EXERCISES TO COMPLETE:
(A) Set down the stretch of the post on crowd surfing and facilitation from "Originally I read" through "tie-in to edupunk.", word for word.
(B) In the post on crowd surfing and facilitation, list every topic named after the colon in the heading that begins "Responding to Facilitator".

READING TEXT:
Originally I read crowd sourcing as crowd surfing, which in my head, could describe the way individuals survey ideas on the web. Pick and choose from search results, go on facebook and ask your network of people questions, search on twitter for tweets about it, read wikipedia – you get the idea. Anyways, like a crowd surfer – you ride the crowd like a wave, eventually crashing to the floor when you have enough information to make a concrete connection to reality again – whether that’s to buy a product, engage in a service, or not do any of that at all.

I like that description of how online activities work sometimes. Plus it’s a nice tie-in to edupunk.

Responding to Facilitator: Contexts, Roles, Responsibilities, Competencies, Knowledge, Skills and Attitudes

1. What influenced your perceptions and beliefs about faciliation roles and responsiblities in relation to context?

Well, simply, roles of facilitators will change depending on the context they are facilitating. For instance, if a facilitator faces a particularly acrimonious setting, they will need to take a different role on than one who is going into a meeting to push forward a stalled project that has no acrimonious tone.

INFORMATION PROVIDED:
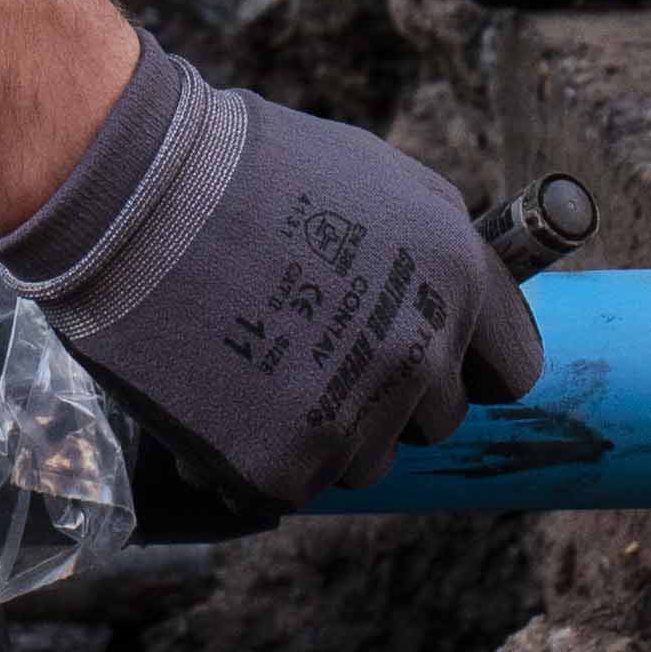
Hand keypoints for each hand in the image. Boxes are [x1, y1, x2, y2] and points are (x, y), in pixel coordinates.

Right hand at [0, 40, 544, 512]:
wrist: (138, 195)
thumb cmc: (249, 168)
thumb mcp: (378, 176)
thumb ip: (434, 248)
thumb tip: (457, 300)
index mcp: (459, 279)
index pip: (511, 368)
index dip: (468, 363)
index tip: (426, 356)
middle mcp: (420, 353)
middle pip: (438, 421)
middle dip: (388, 393)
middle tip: (315, 346)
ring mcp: (356, 417)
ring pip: (366, 460)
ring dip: (323, 430)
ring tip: (259, 364)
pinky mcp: (286, 467)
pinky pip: (291, 483)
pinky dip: (253, 455)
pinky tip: (216, 396)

ANSWERS BELOW:
(A)
Originally I read crowd sourcing as crowd surfing, which in my head, could describe the way individuals survey ideas on the web. Pick and choose from search results, go on facebook and ask your network of people questions, search on twitter for tweets about it, read wikipedia – you get the idea. Anyways, like a crowd surfer – you ride the crowd like a wave, eventually crashing to the floor when you have enough information to make a concrete connection to reality again – whether that’s to buy a product, engage in a service, or not do any of that at all.

I like that description of how online activities work sometimes. Plus it’s a nice tie-in to edupunk.

(B) Contexts, Roles, Responsibilities, Competencies, Knowledge, Skills, Attitudes